Geçtiğimiz günlerde okuduğum bir yazıda James Clear'ın güzel bir benzetmesi vardı. A ha! dedim işte bu seçimimin sebebini soranlara kendimi daha kolay anlatmamı sağlayacak şey işte. Günümüzde sosyal medya ve basın aracılığıyla servis edilen bu hızlı üretilip hızlı tüketilen haberleri ve çerez niyetine bilgileri "beynin abur cuburu" olarak değerlendirmiş James. Hızlı ve çabuk tüketilebilir haberleri kitaplara, uzun yazılara tercih etmemiz ana öğünlerimizi şekerlemelerle geçirtirmemize eş değer aslında.
Gün içerisinde sık sık girip kaygıyla kontrol ettiğiniz feysbuk duvarları, twitırda kim ne yazmış kaygılarıyla okuduğunuz yazılar, 3. sayfadaki garip haberler uzun vadede beyninizi hasta ediyor malesef. Nasıl ki beden için sağlıklı ve "gerçek" öğünler gerekliyse, beyin için de sağlıklı ve "gerçek" bilgiler gerekli.

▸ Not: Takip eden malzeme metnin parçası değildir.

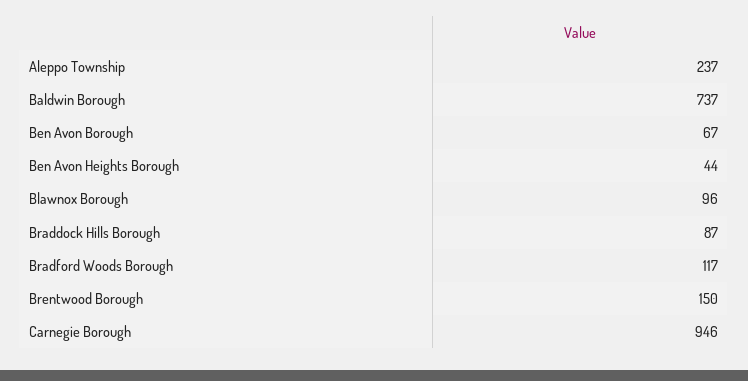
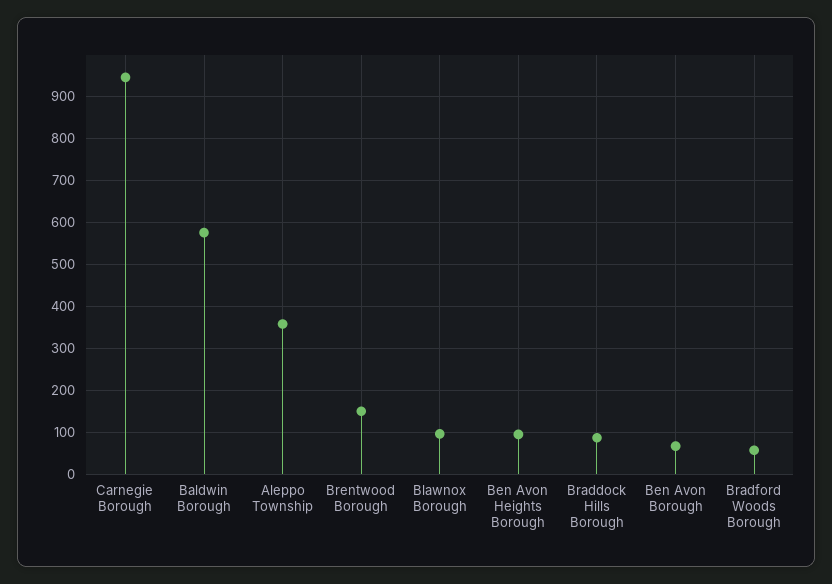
  {
-   "Aleppo Township": 237,
+   "Aleppo Township": 360,
-   "Baldwin Borough": 737,
+   "Baldwin Borough": 580,
    "Ben Avon Borough": 67,
-   "Ben Avon Heights Borough": 44,
+   "Ben Avon Heights Borough": 100,
    "Blawnox Borough": 96,
    "Braddock Hills Borough": 87,
-   "Bradford Woods Borough": 117,
+   "Bradford Woods Borough": 60,
    "Brentwood Borough": 150,
    "Carnegie Borough": 946
  }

Bu sebeple "aldığımız" her bilgiyi sıkı bir elekten geçirmemiz gerekiyor.
Sosyal medyayı sadece kendi paylaşacağım şeyler olduğunda kullanıyorum ben ve bu insanları kırıyor. "ben bunu statümde yazmıştım nasıl bilmezsin" "daha geçen gün o fotoyu paylaşmıştım neden bakmadın" İYİ DE BANA NE?! bu tepkileri veren insanlara şunu söylüyorum "rastgelirsem görebilirim, ben ana sayfaya bile girmiyorum. kim ne yapmış ilgili değilim, kimsenin duvarına bakmam bile. bu yüzden eğer bana söylemek istediysen bana söyle, ha eğer herkesi ilgilendiriyorsa o zaman ilgisini çekenlerle idare etmelisin" ve işte bunu anlayamıyor insanlar çünkü içlerinde deriiinnn bir "olanı biteni kaçırma korkusu, kim ne yaptı merakı" var. Hastalık tam da burada ortaya çıkıyor.
"Aayy ahmet bugün nereye gitti acaba? Acaba leyla bugün ne statü yazdı? Du bir daha bakayım belki yeni bir şey olmuştur! Acaba recepciğim bugün ne dedi? Ayy acaba emine bugün ne giydi?"
“Gelişmeleri kaçırma korkusu” – FOMO (Fear of Missing Out)– son zamanlarda adını sıkça duymaya başladığımız bir çeşit kaygı bozukluğu ve “gereksiz yere pişmanlık duyma” davranışıyla tanımlanıyor. FOMO, kişilerin, etraflarındaki birçok alternatifin farkında olması ve daima daha fazlasını istemek, olmak ya da yapmak istemesinden kaynaklanıyor.
FOMO her ne kadar yeni bir trend gibi görünse de, aslında uzun zamandır hayatımızda. Ancak uzmanlar, bu bozukluğun, internetin hayatımızda daha fazla yer edinmesiyle artış gösterdiği görüşünde.
Sosyal ağların FOMO’nun ortaya çıkışını destekliyor oluşu; insanların Facebook, Twitter ve LinkedIn üzerinden çevrelerindeki insanların ne yaptıklarını, nasıl geliştiklerini ve nelere sahip olduklarını görmelerinden ve kendi hayatlarıyla karşılaştırmalarından kaynaklanıyor. İnsanların bu alternatiflerin farkında olması, kendi hayatlarıyla ilgili tatminsizlik yaratıyor çünkü aynı süreçlerden geçtikleri insanların daha iyi yerlere geldiklerini görmek, pişmanlık duygusunu tetikliyor.